1890 – 1907: Anbindung an das Eisenbahnnetz als Wirtschaftsmotor

 

Mitte des 19. Jahrhunderts floriert die Industrie im Bergischen Land. Die Unter­nehmer investieren und schaffen Dampfmaschinen an. Damit wird die Ver­kehrs­anbindung ihrer Fabriken zum entscheidenden Faktor, denn nun müssen ständig große Mengen an Kohle herangeschafft werden.

 

1867 erhält Solingen mit dem Kopfbahnhof am Weyersberg seinen Anschluss an das Eisenbahnnetz.

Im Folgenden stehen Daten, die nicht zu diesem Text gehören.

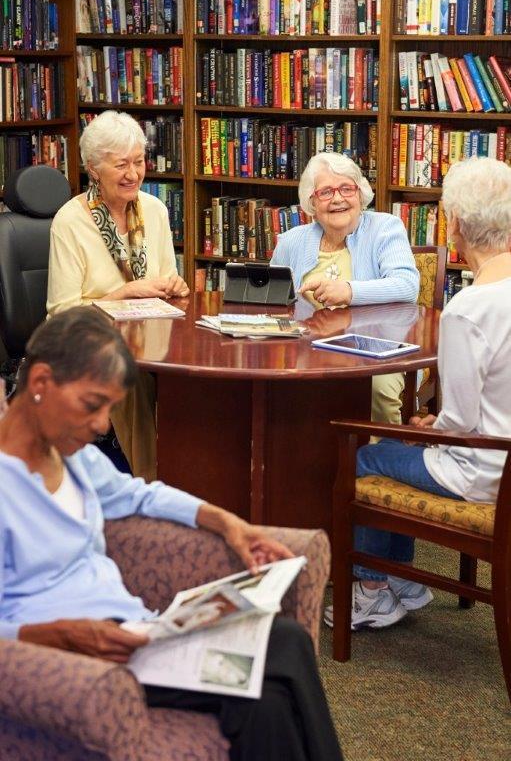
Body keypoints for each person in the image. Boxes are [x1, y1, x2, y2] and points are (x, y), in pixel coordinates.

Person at [0, 307, 343, 761]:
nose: (103, 425)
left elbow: (141, 497)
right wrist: (60, 635)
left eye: (110, 409)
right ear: (41, 383)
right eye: (92, 405)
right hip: (77, 663)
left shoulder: (73, 456)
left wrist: (231, 524)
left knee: (274, 678)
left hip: (137, 633)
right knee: (280, 655)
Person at [325, 156, 511, 631]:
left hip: (484, 471)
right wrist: (436, 429)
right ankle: (400, 581)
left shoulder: (468, 310)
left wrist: (432, 429)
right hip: (500, 456)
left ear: (457, 226)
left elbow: (460, 422)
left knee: (367, 456)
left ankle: (371, 589)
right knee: (400, 444)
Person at [47, 110, 189, 482]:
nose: (133, 174)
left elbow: (167, 285)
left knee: (197, 381)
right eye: (120, 165)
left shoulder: (155, 210)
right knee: (131, 377)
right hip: (90, 345)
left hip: (153, 340)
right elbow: (60, 317)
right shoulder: (69, 221)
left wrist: (175, 287)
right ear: (93, 169)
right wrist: (121, 294)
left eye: (139, 162)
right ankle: (150, 484)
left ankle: (195, 479)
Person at [271, 152, 420, 426]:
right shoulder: (291, 241)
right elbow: (273, 300)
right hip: (308, 348)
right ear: (312, 202)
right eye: (326, 192)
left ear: (360, 193)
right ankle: (303, 459)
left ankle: (382, 456)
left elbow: (407, 285)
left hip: (376, 349)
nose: (338, 198)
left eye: (346, 189)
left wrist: (348, 291)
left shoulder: (385, 228)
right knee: (274, 383)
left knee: (376, 387)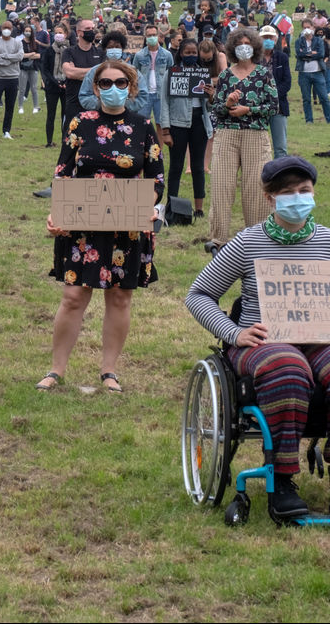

Nach der Fertigstellung der kurvenreichen »Korken­zieherbahn« im Jahre 1890 gibt es eine durchgehende Verbindung von Ohligs über Solingen, Wald und Gräfrath nach Vohwinkel. An Stelle des Bahnhofs Weyersberg tritt der neu errichtete Südbahnhof.

 

Nach dem Bau der Müngstener Brücke 1897 erweist sich der Südbahnhof als nicht mehr zeitgemäß. Seine Lage ist zu beengt, die einfache Empfangshalle erscheint nicht mehr repräsentativ genug zu sein. Bereits 1898 wird eine Verlegung des Südbahnhofs diskutiert. Doch bis auf einige Ergänzungsbauten bleibt die Anlage bis 1907 unverändert.